Rendered images with source text
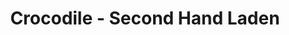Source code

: ---
title: "Crocodile - Second Hand Laden"
url: /muenster/crocodile-second-hand-laden/
shop: Kleidung
---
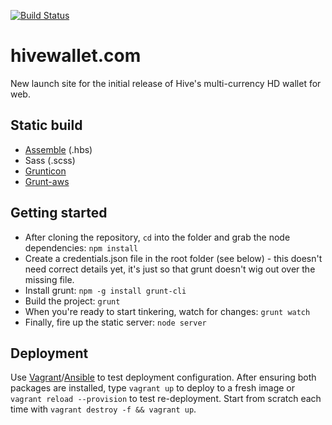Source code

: [![Build Status](https://api.shippable.com/projects/53fa1c36cd0ccca206150052/badge/master)](https://www.shippable.com/projects/53fa1c36cd0ccca206150052)

# hivewallet.com

New launch site for the initial release of Hive's multi-currency HD wallet for web.

## Static build
- [Assemble](http://assemble.io/) (.hbs)
- Sass (.scss)
- [Grunticon](https://github.com/filamentgroup/grunticon)
- [Grunt-aws](https://github.com/jpillora/grunt-aws)

## Getting started

- After cloning the repository, `cd` into the folder and grab the node dependencies: `npm install`
- Create a credentials.json file in the root folder (see below) - this doesn't need correct details yet, it's just so that grunt doesn't wig out over the missing file.
- Install grunt: `npm -g install grunt-cli`
- Build the project: `grunt`
- When you're ready to start tinkering, watch for changes: `grunt watch`
- Finally, fire up the static server: `node server`

## Deployment

Use [Vagrant](http://www.vagrantup.com/)/[Ansible](http://docs.ansible.com/intro_installation.html#latest-releases-via-pip) to test deployment configuration. After ensuring both packages are installed, type `vagrant up` to deploy to a fresh image or `vagrant reload --provision` to test re-deployment. Start from scratch each time with `vagrant destroy -f && vagrant up`.
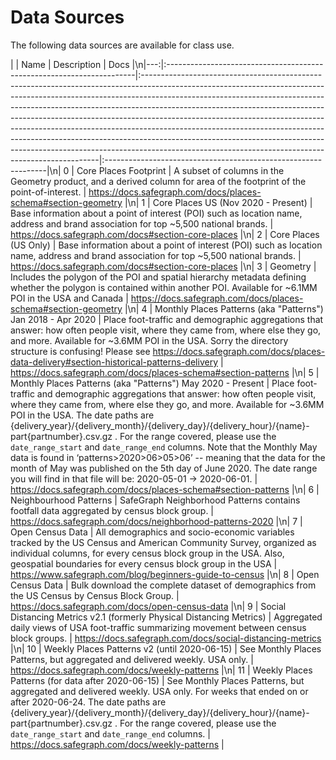 # Data Sources

The following data sources are available for class use.

|    | Name                                                                  | Description                                                                                                                                                                                                                                                                                                                                                                                                                                                                                                                                                                                                                          | Docs                                                           |\n|---:|:----------------------------------------------------------------------|:-------------------------------------------------------------------------------------------------------------------------------------------------------------------------------------------------------------------------------------------------------------------------------------------------------------------------------------------------------------------------------------------------------------------------------------------------------------------------------------------------------------------------------------------------------------------------------------------------------------------------------------|:---------------------------------------------------------------|\n|  0 | Core Places Footprint                                                 | A subset of columns in the Geometry product, and a derived column for area of the footprint of the point-of-interest.                                                                                                                                                                                                                                                                                                                                                                                                                                                                                                                | https://docs.safegraph.com/docs/places-schema#section-geometry |\n|  1 | Core Places US (Nov 2020 - Present)                                   | Base information about a point of interest (POI) such as location name, address and brand association for top ~5,500 national brands.                                                                                                                                                                                                                                                                                                                                                                                                                                                                                                | https://docs.safegraph.com/docs#section-core-places            |\n|  2 | Core Places (US Only)                                                 | Base information about a point of interest (POI) such as location name, address and brand association for top ~5,500 national brands.                                                                                                                                                                                                                                                                                                                                                                                                                                                                                                | https://docs.safegraph.com/docs#section-core-places            |\n|  3 | Geometry                                                              | Includes the polygon of the POI and spatial hierarchy metadata defining whether the polygon is contained within another POI. Available for ~6.1MM POI in the USA and Canada                                                                                                                                                                                                                                                                                                                                                                                                                                                          | https://docs.safegraph.com/docs/places-schema#section-geometry |\n|  4 | Monthly Places Patterns (aka "Patterns") Jan 2018 - Apr 2020          | Place foot-traffic and demographic aggregations that answer: how often people visit, where they came from, where else they go, and more. Available for ~3.6MM POI in the USA. Sorry the directory  structure is confusing! Please see https://docs.safegraph.com/docs/places-data-delivery#section-historical-patterns-delivery                                                                                                                                                                                                                                                                                                      | https://docs.safegraph.com/docs/places-schema#section-patterns |\n|  5 | Monthly Places Patterns (aka "Patterns") May 2020 - Present           | Place foot-traffic and demographic aggregations that answer: how often people visit, where they came from, where else they go, and more. Available for ~3.6MM POI in the USA. The date paths are  {delivery_year}/{delivery_month}/{delivery_day}/{delivery_hour}/{name}-part{partnumber}.csv.gz . For the range covered, please use the `date_range_start` and `date_range_end` columns. Note that the Monthly May data is found in  ‘patterns>2020>06>05>06’ -- meaning that the data for the month of May was published on the 5th day of June 2020. The date range you will find in that file will be: 2020-05-01 -> 2020-06-01. | https://docs.safegraph.com/docs/places-schema#section-patterns |\n|  6 | Neighbourhood Patterns                                                | SafeGraph Neighborhood Patterns contains footfall data aggregated by census block group.                                                                                                                                                                                                                                                                                                                                                                                                                                                                                                                                             | https://docs.safegraph.com/docs/neighborhood-patterns-2020     |\n|  7 | Open Census Data                                                      | All demographics and socio-economic variables tracked by the US Census and American Community Survey, organized as individual columns, for every census block group in the USA. Also, geospatial  boundaries for every census block group in the USA                                                                                                                                                                                                                                                                                                                                                                                 | https://www.safegraph.com/blog/beginners-guide-to-census       |\n|  8 | Open Census Data                                                      | Bulk download the complete dataset of demographics from the US Census by Census Block Group.                                                                                                                                                                                                                                                                                                                                                                                                                                                                                                                                         | https://docs.safegraph.com/docs/open-census-data               |\n|  9 | Social Distancing Metrics v2.1 (formerly Physical Distancing Metrics) | Aggregated daily views of USA foot-traffic summarizing movement between census block groups.                                                                                                                                                                                                                                                                                                                                                                                                                                                                                                                                         | https://docs.safegraph.com/docs/social-distancing-metrics      |\n| 10 | Weekly Places Patterns v2 (until 2020-06-15)                          | See Monthly Places Patterns, but aggregated and delivered weekly. USA only.                                                                                                                                                                                                                                                                                                                                                                                                                                                                                                                                                          | https://docs.safegraph.com/docs/weekly-patterns                |\n| 11 | Weekly Places Patterns (for data after 2020-06-15)                    | See Monthly Places Patterns, but aggregated and delivered weekly. USA only. For weeks that ended on or after 2020-06-24. The date paths are  {delivery_year}/{delivery_month}/{delivery_day}/{delivery_hour}/{name}-part{partnumber}.csv.gz . For the range covered, please use the `date_range_start` and `date_range_end` columns.                                                                                                                                                                                                                                                                                                 | https://docs.safegraph.com/docs/weekly-patterns                |
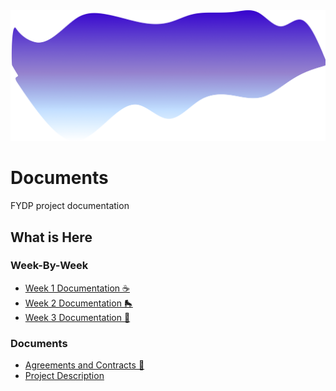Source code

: <img src="../assets/background.png">

# Documents

FYDP project documentation

## What is Here

### Week-By-Week

- [Week 1 Documentation ☕️](./week-1/README.md)
- [Week 2 Documentation 🛼](./week-2/README.md)
- [Week 3 Documentation 🐸](./week-3/README.md)

### Documents

- [Agreements and Contracts 📝](./agreements/README.md)
- [Project Description](./project-description.md)
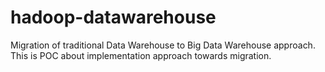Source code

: # hadoop-datawarehouse
Migration of traditional Data Warehouse to Big Data Warehouse approach. This is POC about implementation approach towards migration.
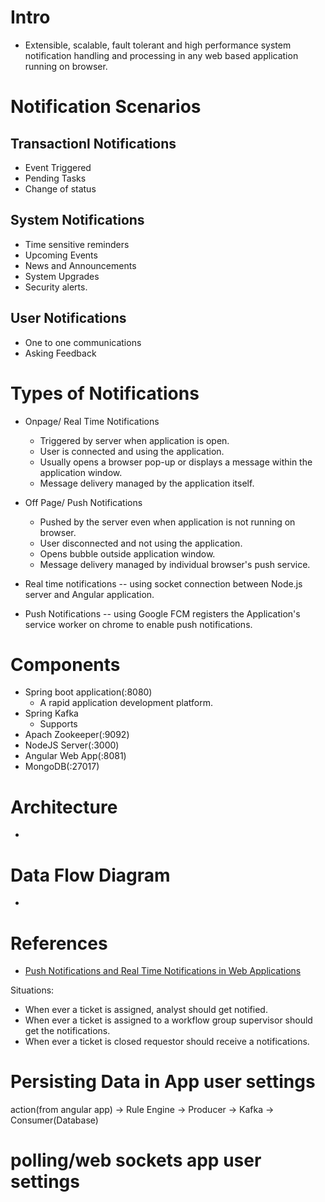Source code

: # Intro
* Extensible, scalable, fault tolerant and high performance system notification handling and processing in any web based application running on 
browser.

# Notification Scenarios

## Transactionl Notifications
* Event Triggered
* Pending Tasks
* Change of status

## System Notifications
* Time sensitive reminders
* Upcoming Events
* News and Announcements
* System Upgrades
* Security alerts.

## User Notifications
* One to one communications
* Asking Feedback

# Types of Notifications
* Onpage/ Real Time Notifications
	* Triggered by server when application is open.
	* User is connected and using the application.
	* Usually opens a browser pop-up or displays a message within the application window.
	* Message delivery managed by the application itself.

* Off Page/ Push Notifications
	* Pushed by the server even when application is not running on browser.
	* User disconnected and not using the application.
	* Opens bubble outside application window.
	* Message delivery managed by individual browser's push service.

* Real time notifications -- using socket connection between Node.js server and Angular application.
* Push Notifications -- using Google FCM registers the Application's service worker on chrome to enable push notifications.

# Components
* Spring boot application(:8080)
	* A rapid application development platform.
* Spring Kafka
	* Supports
* Apach Zookeeper(:9092)
* NodeJS Server(:3000)
* Angular Web App(:8081)
* MongoDB(:27017)

# Architecture
* 

# Data Flow Diagram 
* 

# References
* [Push Notifications and Real Time 
Notifications in Web Applications](https://medium.com/@hallosushant/push-notifications-and-real-time-notifications-in-web-application-89daeafbfe53)


Situations:
* When ever a ticket is assigned, analyst should get notified.
* When ever a ticket is assigned to a workflow group supervisor should get the notifications.
* When ever a ticket is closed requestor should receive a notifications.

# Persisting Data in App user settings 
action(from angular app) -> Rule Engine -> Producer -> Kafka -> Consumer(Database)

# polling/web sockets app user settings




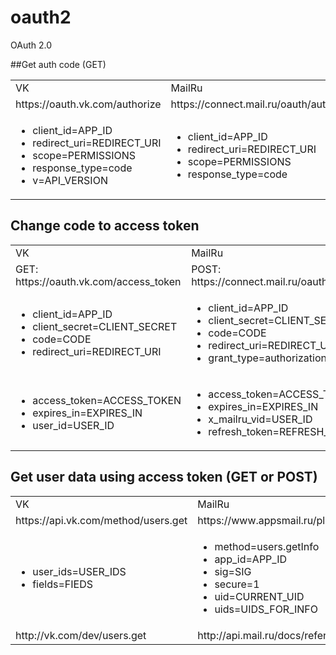 oauth2
======

OAuth 2.0

##Get auth code (GET)

<table>
<tr>
  <td>VK</td>
  <td>MailRu</td>
  <td>Odnoklassniki</td>
</tr>
<tr>
<td>https://oauth.vk.com/authorize</td>
<td>https://connect.mail.ru/oauth/authorize</td>
<td>http://www.odnoklassniki.ru/oauth/authorize</td>
</tr>
<tr>
<td>
<ul>
  <li>client_id=APP_ID</li>
  <li>redirect_uri=REDIRECT_URI</li>
  <li>scope=PERMISSIONS</li>
  <li>response_type=code</li>
  <li>v=API_VERSION</li>
</ul>
</td>
<td>
<ul>
  <li>client_id=APP_ID</li>
  <li>redirect_uri=REDIRECT_URI</li>
  <li>scope=PERMISSIONS</li>
  <li>response_type=code</li>
</ul>
</td>
<td>
<ul>
  <li>client_id=APP_ID</li>
  <li>redirect_uri=REDIRECT_URI</li>
  <li>scope=PERMISSIONS</li>
  <li>response_type=code</li>
</ul>
</td>
</table>

## Change code to access token

<table>
<tr>
  <td>VK</td>
  <td>MailRu</td>
  <td>Odnoklassniki</td>
</tr>
<tr>
  <td>GET: https://oauth.vk.com/access_token</td>
  <td>POST: https://connect.mail.ru/oauth/token</td>
  <td>POST: https://api.odnoklassniki.ru/oauth/token.do</td>
</tr>
<tr>
  <td>
    <ul>
      <li>client_id=APP_ID</li>
      <li>client_secret=CLIENT_SECRET</li>
      <li>code=CODE</li>
      <li>redirect_uri=REDIRECT_URI</li>
    </ul>
  </td>
  <td>
    <ul>
      <li>client_id=APP_ID</li>
      <li>client_secret=CLIENT_SECRET</li>
      <li>code=CODE</li>
      <li>redirect_uri=REDIRECT_URI</li>
      <li>grant_type=authorization_code</li>
    </ul>
  </td>
  <td>
    <ul>
      <li>client_id=APP_ID</li>
      <li>client_secret=CLIENT_SECRET</li>
      <li>code=CODE</li>
      <li>redirect_uri=REDIRECT_URI</li>
      <li>grant_type=authorization_code</li>
    </ul>
  </td>
</tr>
<tr>
  <td>
    <ul>
      <li>access_token=ACCESS_TOKEN</li>
      <li>expires_in=EXPIRES_IN</li>
      <li>user_id=USER_ID</li>
    </ul>
  </td>
  <td>
    <ul>
      <li>access_token=ACCESS_TOKEN</li>
      <li>expires_in=EXPIRES_IN</li>
      <li>x_mailru_vid=USER_ID</li>
      <li>refresh_token=REFRESH_TOKEN</li>
    </ul>
  </td>
  <td>
    <ul>
      <li>access_token=ACCESS_TOKEN</li>
      <li>token_type=session</li>
      <li>refresh_token=REFRESH_TOKEN</li>
    </ul>
  </td>
</tr>
</table>

## Get user data using access token (GET or POST)

<table>
<tr>
  <td>VK</td>
  <td>MailRu</td>
  <td>Odnoklassniki</td>
</tr>
<tr>
  <td>https://api.vk.com/method/users.get</td>
  <td>https://www.appsmail.ru/platform/api</td>
  <td>https://api.odnoklassniki.ru/fb.do</td>
</tr>
<tr>
  <td>
    <ul>
      <li>user_ids=USER_IDS</li>
      <li>fields=FIEDS</li>
    </ul>
  </td>
  <td>
    <ul>
      <li>method=users.getInfo</li>
      <li>app_id=APP_ID</li>
      <li>sig=SIG</li>
      <li>secure=1</li>
      <li>uid=CURRENT_UID</li>
      <li>uids=UIDS_FOR_INFO</li>
    </ul>
  </td>
  <td>
    <ul>
      <li>method=users.getCurrentUser</li>
      <li>application_key=PUBLIC_KEY</li>
      <li>fields=FIELDS</li>
      <li>access_token=ACCESS_TOKEN</li>
      <li>sig=SIG</li>
    </ul>
  </td>
</tr>
<tr>
  <td>http://vk.com/dev/users.get</td>
  <td>http://api.mail.ru/docs/reference/rest/users.getInfo</td>
  <td>http://apiok.ru/wiki/display/api/users.getInfo</td>
</tr>
</table>
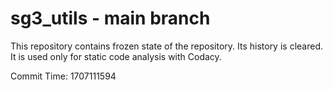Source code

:# sg3_utils - main branch

This repository contains frozen state of the repository.
Its history is cleared. It is used only for static code
analysis with Codacy.

Commit Time: 1707111594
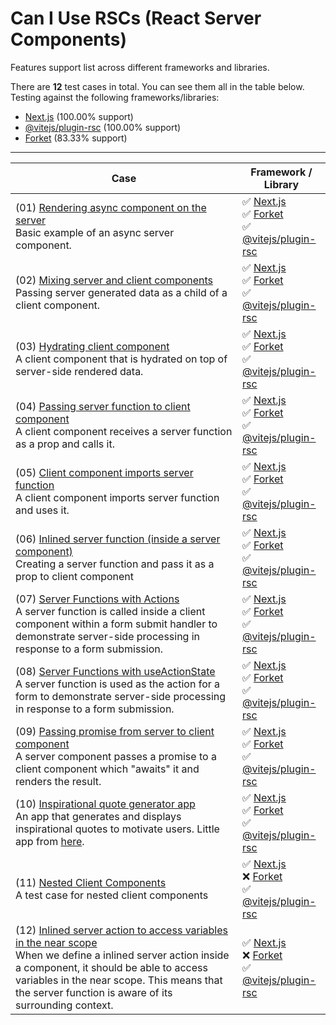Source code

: # Can I Use RSCs (React Server Components)

Features support list across different frameworks and libraries.

There are **12** test cases in total. You can see them all in the table below. Testing against the following frameworks/libraries:

- [Next.js](https://nextjs.org/) (100.00% support)
- [@vitejs/plugin-rsc](https://github.com/vitejs/vite-plugin-react/blob/main/packages/plugin-rsc/README.md) (100.00% support)
- [Forket](https://github.com/krasimir/forket) (83.33% support)

---

| Case | Framework / Library |
| ---- | ---- |
| (01) [Rendering async component on the server](./cases/01)<br />Basic example of an async server component. | ✅ [Next.js](https://nextjs.org/)<br />✅ [Forket](https://github.com/krasimir/forket)<br />✅ [@vitejs/plugin-rsc](https://github.com/vitejs/vite-plugin-react/blob/main/packages/plugin-rsc/README.md) |
| (02) [Mixing server and client components](./cases/02)<br />Passing server generated data as a child of a client component. | ✅ [Next.js](https://nextjs.org/)<br />✅ [Forket](https://github.com/krasimir/forket)<br />✅ [@vitejs/plugin-rsc](https://github.com/vitejs/vite-plugin-react/blob/main/packages/plugin-rsc/README.md) |
| (03) [Hydrating client component](./cases/03)<br />A client component that is hydrated on top of server-side rendered data. | ✅ [Next.js](https://nextjs.org/)<br />✅ [Forket](https://github.com/krasimir/forket)<br />✅ [@vitejs/plugin-rsc](https://github.com/vitejs/vite-plugin-react/blob/main/packages/plugin-rsc/README.md) |
| (04) [Passing server function to client component](./cases/04)<br />A client component receives a server function as a prop and calls it. | ✅ [Next.js](https://nextjs.org/)<br />✅ [Forket](https://github.com/krasimir/forket)<br />✅ [@vitejs/plugin-rsc](https://github.com/vitejs/vite-plugin-react/blob/main/packages/plugin-rsc/README.md) |
| (05) [Client component imports server function](./cases/05)<br />A client component imports server function and uses it. | ✅ [Next.js](https://nextjs.org/)<br />✅ [Forket](https://github.com/krasimir/forket)<br />✅ [@vitejs/plugin-rsc](https://github.com/vitejs/vite-plugin-react/blob/main/packages/plugin-rsc/README.md) |
| (06) [Inlined server function (inside a server component)](./cases/06)<br />Creating a server function and pass it as a prop to client component | ✅ [Next.js](https://nextjs.org/)<br />✅ [Forket](https://github.com/krasimir/forket)<br />✅ [@vitejs/plugin-rsc](https://github.com/vitejs/vite-plugin-react/blob/main/packages/plugin-rsc/README.md) |
| (07) [Server Functions with Actions](./cases/07)<br />A server function is called inside a client component within a form submit handler to demonstrate server-side processing in response to a form submission. | ✅ [Next.js](https://nextjs.org/)<br />✅ [Forket](https://github.com/krasimir/forket)<br />✅ [@vitejs/plugin-rsc](https://github.com/vitejs/vite-plugin-react/blob/main/packages/plugin-rsc/README.md) |
| (08) [Server Functions with useActionState](./cases/08)<br />A server function is used as the action for a form to demonstrate server-side processing in response to a form submission. | ✅ [Next.js](https://nextjs.org/)<br />✅ [Forket](https://github.com/krasimir/forket)<br />✅ [@vitejs/plugin-rsc](https://github.com/vitejs/vite-plugin-react/blob/main/packages/plugin-rsc/README.md) |
| (09) [Passing promise from server to client component](./cases/09)<br />A server component passes a promise to a client component which "awaits" it and renders the result. | ✅ [Next.js](https://nextjs.org/)<br />✅ [Forket](https://github.com/krasimir/forket)<br />✅ [@vitejs/plugin-rsc](https://github.com/vitejs/vite-plugin-react/blob/main/packages/plugin-rsc/README.md) |
| (10) [Inspirational quote generator app](./cases/10)<br />An app that generates and displays inspirational quotes to motivate users. Little app from [here](https://react.dev/reference/rsc/use-client#how-use-client-marks-client-code).  | ✅ [Next.js](https://nextjs.org/)<br />✅ [Forket](https://github.com/krasimir/forket)<br />✅ [@vitejs/plugin-rsc](https://github.com/vitejs/vite-plugin-react/blob/main/packages/plugin-rsc/README.md) |
| (11) [Nested Client Components](./cases/11)<br />A test case for nested client components | ✅ [Next.js](https://nextjs.org/)<br />❌ [Forket](https://github.com/krasimir/forket)<br />✅ [@vitejs/plugin-rsc](https://github.com/vitejs/vite-plugin-react/blob/main/packages/plugin-rsc/README.md) |
| (12) [Inlined server action to access variables in the near scope](./cases/12)<br />When we define a inlined server action inside a component, it should be able to access variables in the near scope. This means that the server function is aware of its surrounding context. | ✅ [Next.js](https://nextjs.org/)<br />❌ [Forket](https://github.com/krasimir/forket)<br />✅ [@vitejs/plugin-rsc](https://github.com/vitejs/vite-plugin-react/blob/main/packages/plugin-rsc/README.md) |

→ WHAT TO WORK ON
Please set down only the lines from the first line of the records above through the line that has "The following data", exactly, and not the pictures.

→ RESULT BELOW
Source code

: ---
title: "Crocodile - Second Hand Laden"
url: /muenster/crocodile-second-hand-laden/
shop: Kleidung
---
Source code

: [![Build Status](https://api.shippable.com/projects/53fa1c36cd0ccca206150052/badge/master)](https://www.shippable.com/projects/53fa1c36cd0ccca206150052)

# hivewallet.com

New launch site for the initial release of Hive's multi-currency HD wallet for web.

## Static build
- [Assemble](http://assemble.io/) (.hbs)
- Sass (.scss)
- [Grunticon](https://github.com/filamentgroup/grunticon)
- [Grunt-aws](https://github.com/jpillora/grunt-aws)

## Getting started

- After cloning the repository, `cd` into the folder and grab the node dependencies: `npm install`
- Create a credentials.json file in the root folder (see below) - this doesn't need correct details yet, it's just so that grunt doesn't wig out over the missing file.
- Install grunt: `npm -g install grunt-cli`
- Build the project: `grunt`
- When you're ready to start tinkering, watch for changes: `grunt watch`
- Finally, fire up the static server: `node server`

## Deployment

Use [Vagrant](http://www.vagrantup.com/)/[Ansible](http://docs.ansible.com/intro_installation.html#latest-releases-via-pip) to test deployment configuration. After ensuring both packages are installed, type `vagrant up` to deploy to a fresh image or `vagrant reload --provision` to test re-deployment. Start from scratch each time with `vagrant destroy -f && vagrant up`.
 # Data Sources

The following data sources are available for class use.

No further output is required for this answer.